▸ Data for analysis:
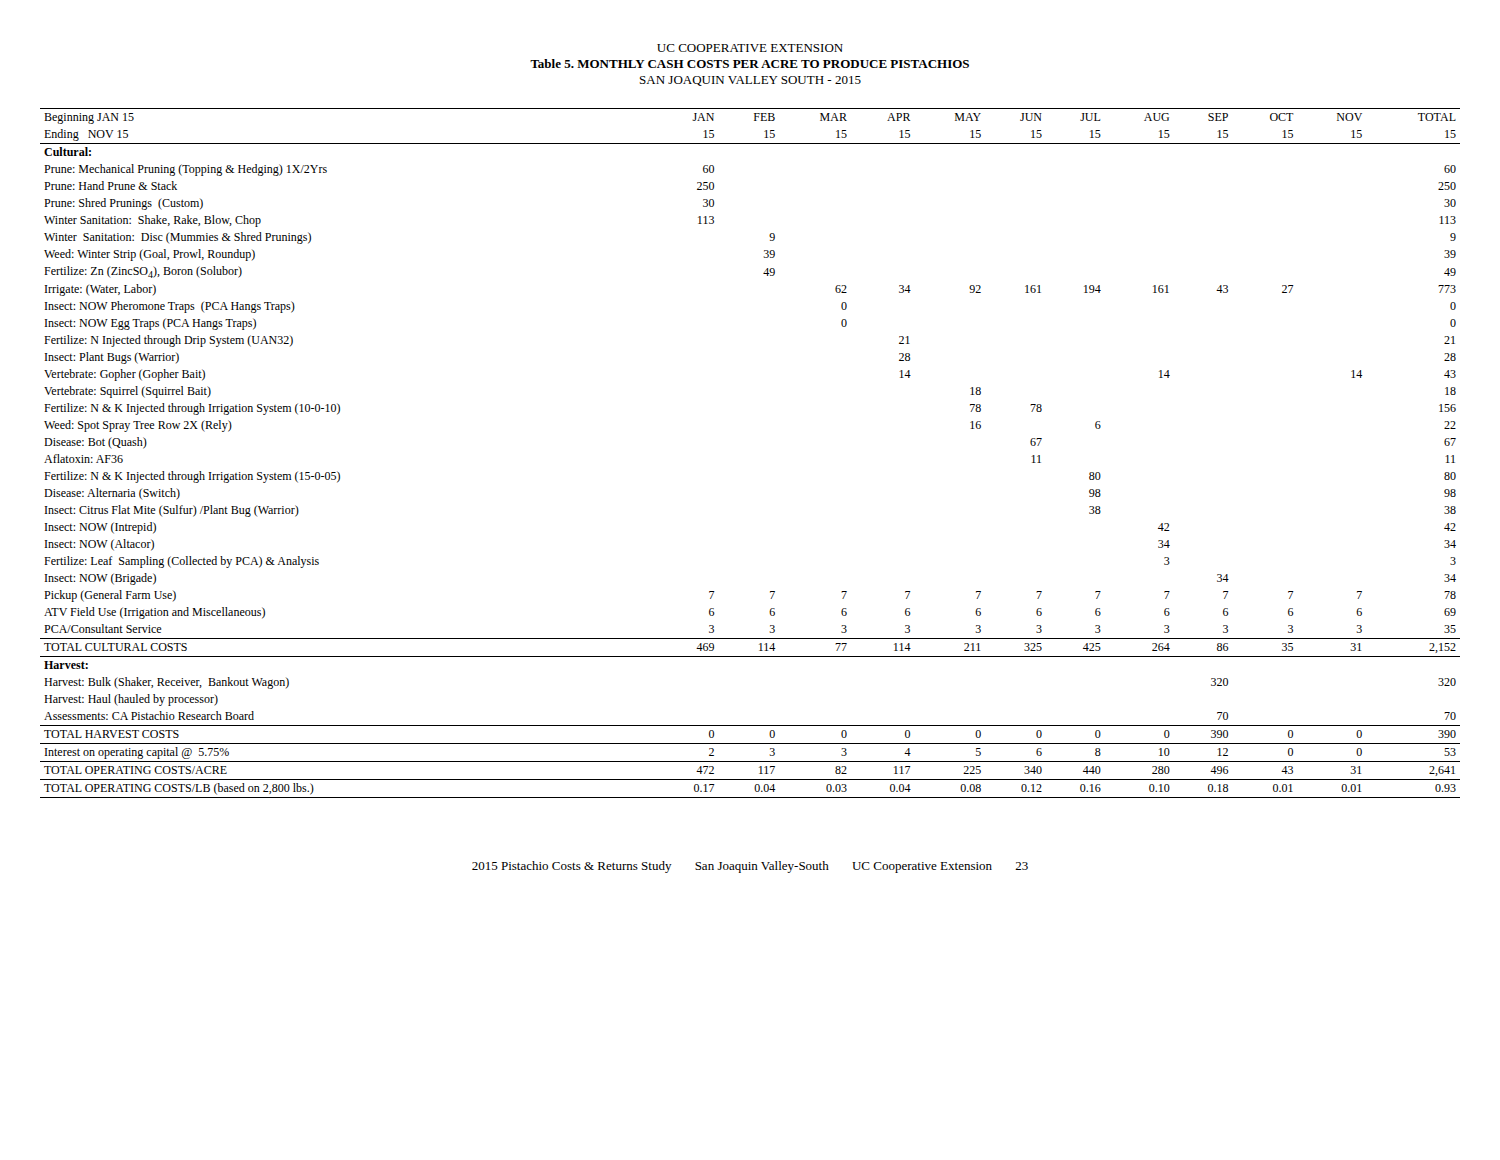UC COOPERATIVE EXTENSION
Table 5. MONTHLY CASH COSTS PER ACRE TO PRODUCE PISTACHIOS
SAN JOAQUIN VALLEY SOUTH - 2015
| Beginning JAN 15 | JAN | FEB | MAR | APR | MAY | JUN | JUL | AUG | SEP | OCT | NOV | TOTAL |
| Ending NOV 15 | 15 | 15 | 15 | 15 | 15 | 15 | 15 | 15 | 15 | 15 | 15 | 15 |
| Cultural: | |
| Prune: Mechanical Pruning (Topping & Hedging) 1X/2Yrs | 60 | | | | | | | | | | | 60 |
| Prune: Hand Prune & Stack | 250 | | | | | | | | | | | 250 |
| Prune: Shred Prunings (Custom) | 30 | | | | | | | | | | | 30 |
| Winter Sanitation: Shake, Rake, Blow, Chop | 113 | | | | | | | | | | | 113 |
| Winter Sanitation: Disc (Mummies & Shred Prunings) | | 9 | | | | | | | | | | 9 |
| Weed: Winter Strip (Goal, Prowl, Roundup) | | 39 | | | | | | | | | | 39 |
| Fertilize: Zn (ZincSO 4 ), Boron (Solubor) | | 49 | | | | | | | | | | 49 |
| Irrigate: (Water, Labor) | | | 62 | 34 | 92 | 161 | 194 | 161 | 43 | 27 | | 773 |
| Insect: NOW Pheromone Traps (PCA Hangs Traps) | | | 0 | | | | | | | | | 0 |
| Insect: NOW Egg Traps (PCA Hangs Traps) | | | 0 | | | | | | | | | 0 |
| Fertilize: N Injected through Drip System (UAN32) | | | | 21 | | | | | | | | 21 |
| Insect: Plant Bugs (Warrior) | | | | 28 | | | | | | | | 28 |
| Vertebrate: Gopher (Gopher Bait) | | | | 14 | | | | 14 | | | 14 | 43 |
| Vertebrate: Squirrel (Squirrel Bait) | | | | | 18 | | | | | | | 18 |
| Fertilize: N & K Injected through Irrigation System (10-0-10) | | | | | 78 | 78 | | | | | | 156 |
| Weed: Spot Spray Tree Row 2X (Rely) | | | | | 16 | | 6 | | | | | 22 |
| Disease: Bot (Quash) | | | | | | 67 | | | | | | 67 |
| Aflatoxin: AF36 | | | | | | 11 | | | | | | 11 |
| Fertilize: N & K Injected through Irrigation System (15-0-05) | | | | | | | 80 | | | | | 80 |
| Disease: Alternaria (Switch) | | | | | | | 98 | | | | | 98 |
| Insect: Citrus Flat Mite (Sulfur) /Plant Bug (Warrior) | | | | | | | 38 | | | | | 38 |
| Insect: NOW (Intrepid) | | | | | | | | 42 | | | | 42 |
| Insect: NOW (Altacor) | | | | | | | | 34 | | | | 34 |
| Fertilize: Leaf Sampling (Collected by PCA) & Analysis | | | | | | | | 3 | | | | 3 |
| Insect: NOW (Brigade) | | | | | | | | | 34 | | | 34 |
| Pickup (General Farm Use) | 7 | 7 | 7 | 7 | 7 | 7 | 7 | 7 | 7 | 7 | 7 | 78 |
| ATV Field Use (Irrigation and Miscellaneous) | 6 | 6 | 6 | 6 | 6 | 6 | 6 | 6 | 6 | 6 | 6 | 69 |
| PCA/Consultant Service | 3 | 3 | 3 | 3 | 3 | 3 | 3 | 3 | 3 | 3 | 3 | 35 |
| TOTAL CULTURAL COSTS | 469 | 114 | 77 | 114 | 211 | 325 | 425 | 264 | 86 | 35 | 31 | 2,152 |
| Harvest: | |
| Harvest: Bulk (Shaker, Receiver, Bankout Wagon) | | | | | | | | | 320 | | | 320 |
| Harvest: Haul (hauled by processor) | | | | | | | | | | | | |
| Assessments: CA Pistachio Research Board | | | | | | | | | 70 | | | 70 |
| TOTAL HARVEST COSTS | 0 | 0 | 0 | 0 | 0 | 0 | 0 | 0 | 390 | 0 | 0 | 390 |
| Interest on operating capital @ 5.75% | 2 | 3 | 3 | 4 | 5 | 6 | 8 | 10 | 12 | 0 | 0 | 53 |
| TOTAL OPERATING COSTS/ACRE | 472 | 117 | 82 | 117 | 225 | 340 | 440 | 280 | 496 | 43 | 31 | 2,641 |
| TOTAL OPERATING COSTS/LB (based on 2,800 lbs.) | 0.17 | 0.04 | 0.03 | 0.04 | 0.08 | 0.12 | 0.16 | 0.10 | 0.18 | 0.01 | 0.01 | 0.93 |
2015 Pistachio Costs & Returns Study San Joaquin Valley-South UC Cooperative Extension 23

▸ Required work: Return each line from the material above exactly, but not the pictures.

▸ Response area:
UC COOPERATIVE EXTENSION
Table 5. MONTHLY CASH COSTS PER ACRE TO PRODUCE PISTACHIOS
SAN JOAQUIN VALLEY SOUTH - 2015
| Beginning JAN 15 | JAN | FEB | MAR | APR | MAY | JUN | JUL | AUG | SEP | OCT | NOV | TOTAL |
| Ending NOV 15 | 15 | 15 | 15 | 15 | 15 | 15 | 15 | 15 | 15 | 15 | 15 | 15 |
| Cultural: | |
| Prune: Mechanical Pruning (Topping & Hedging) 1X/2Yrs | 60 | | | | | | | | | | | 60 |
| Prune: Hand Prune & Stack | 250 | | | | | | | | | | | 250 |
| Prune: Shred Prunings (Custom) | 30 | | | | | | | | | | | 30 |
| Winter Sanitation: Shake, Rake, Blow, Chop | 113 | | | | | | | | | | | 113 |
| Winter Sanitation: Disc (Mummies & Shred Prunings) | | 9 | | | | | | | | | | 9 |
| Weed: Winter Strip (Goal, Prowl, Roundup) | | 39 | | | | | | | | | | 39 |
| Fertilize: Zn (ZincSO 4 ), Boron (Solubor) | | 49 | | | | | | | | | | 49 |
| Irrigate: (Water, Labor) | | | 62 | 34 | 92 | 161 | 194 | 161 | 43 | 27 | | 773 |
| Insect: NOW Pheromone Traps (PCA Hangs Traps) | | | 0 | | | | | | | | | 0 |
| Insect: NOW Egg Traps (PCA Hangs Traps) | | | 0 | | | | | | | | | 0 |
| Fertilize: N Injected through Drip System (UAN32) | | | | 21 | | | | | | | | 21 |
| Insect: Plant Bugs (Warrior) | | | | 28 | | | | | | | | 28 |
| Vertebrate: Gopher (Gopher Bait) | | | | 14 | | | | 14 | | | 14 | 43 |
| Vertebrate: Squirrel (Squirrel Bait) | | | | | 18 | | | | | | | 18 |
| Fertilize: N & K Injected through Irrigation System (10-0-10) | | | | | 78 | 78 | | | | | | 156 |
| Weed: Spot Spray Tree Row 2X (Rely) | | | | | 16 | | 6 | | | | | 22 |
| Disease: Bot (Quash) | | | | | | 67 | | | | | | 67 |
| Aflatoxin: AF36 | | | | | | 11 | | | | | | 11 |
| Fertilize: N & K Injected through Irrigation System (15-0-05) | | | | | | | 80 | | | | | 80 |
| Disease: Alternaria (Switch) | | | | | | | 98 | | | | | 98 |
| Insect: Citrus Flat Mite (Sulfur) /Plant Bug (Warrior) | | | | | | | 38 | | | | | 38 |
| Insect: NOW (Intrepid) | | | | | | | | 42 | | | | 42 |
| Insect: NOW (Altacor) | | | | | | | | 34 | | | | 34 |
| Fertilize: Leaf Sampling (Collected by PCA) & Analysis | | | | | | | | 3 | | | | 3 |
| Insect: NOW (Brigade) | | | | | | | | | 34 | | | 34 |
| Pickup (General Farm Use) | 7 | 7 | 7 | 7 | 7 | 7 | 7 | 7 | 7 | 7 | 7 | 78 |
| ATV Field Use (Irrigation and Miscellaneous) | 6 | 6 | 6 | 6 | 6 | 6 | 6 | 6 | 6 | 6 | 6 | 69 |
| PCA/Consultant Service | 3 | 3 | 3 | 3 | 3 | 3 | 3 | 3 | 3 | 3 | 3 | 35 |
| TOTAL CULTURAL COSTS | 469 | 114 | 77 | 114 | 211 | 325 | 425 | 264 | 86 | 35 | 31 | 2,152 |
| Harvest: | |
| Harvest: Bulk (Shaker, Receiver, Bankout Wagon) | | | | | | | | | 320 | | | 320 |
| Harvest: Haul (hauled by processor) | | | | | | | | | | | | |
| Assessments: CA Pistachio Research Board | | | | | | | | | 70 | | | 70 |
| TOTAL HARVEST COSTS | 0 | 0 | 0 | 0 | 0 | 0 | 0 | 0 | 390 | 0 | 0 | 390 |
| Interest on operating capital @ 5.75% | 2 | 3 | 3 | 4 | 5 | 6 | 8 | 10 | 12 | 0 | 0 | 53 |
| TOTAL OPERATING COSTS/ACRE | 472 | 117 | 82 | 117 | 225 | 340 | 440 | 280 | 496 | 43 | 31 | 2,641 |
| TOTAL OPERATING COSTS/LB (based on 2,800 lbs.) | 0.17 | 0.04 | 0.03 | 0.04 | 0.08 | 0.12 | 0.16 | 0.10 | 0.18 | 0.01 | 0.01 | 0.93 |
2015 Pistachio Costs & Returns Study San Joaquin Valley-South UC Cooperative Extension 23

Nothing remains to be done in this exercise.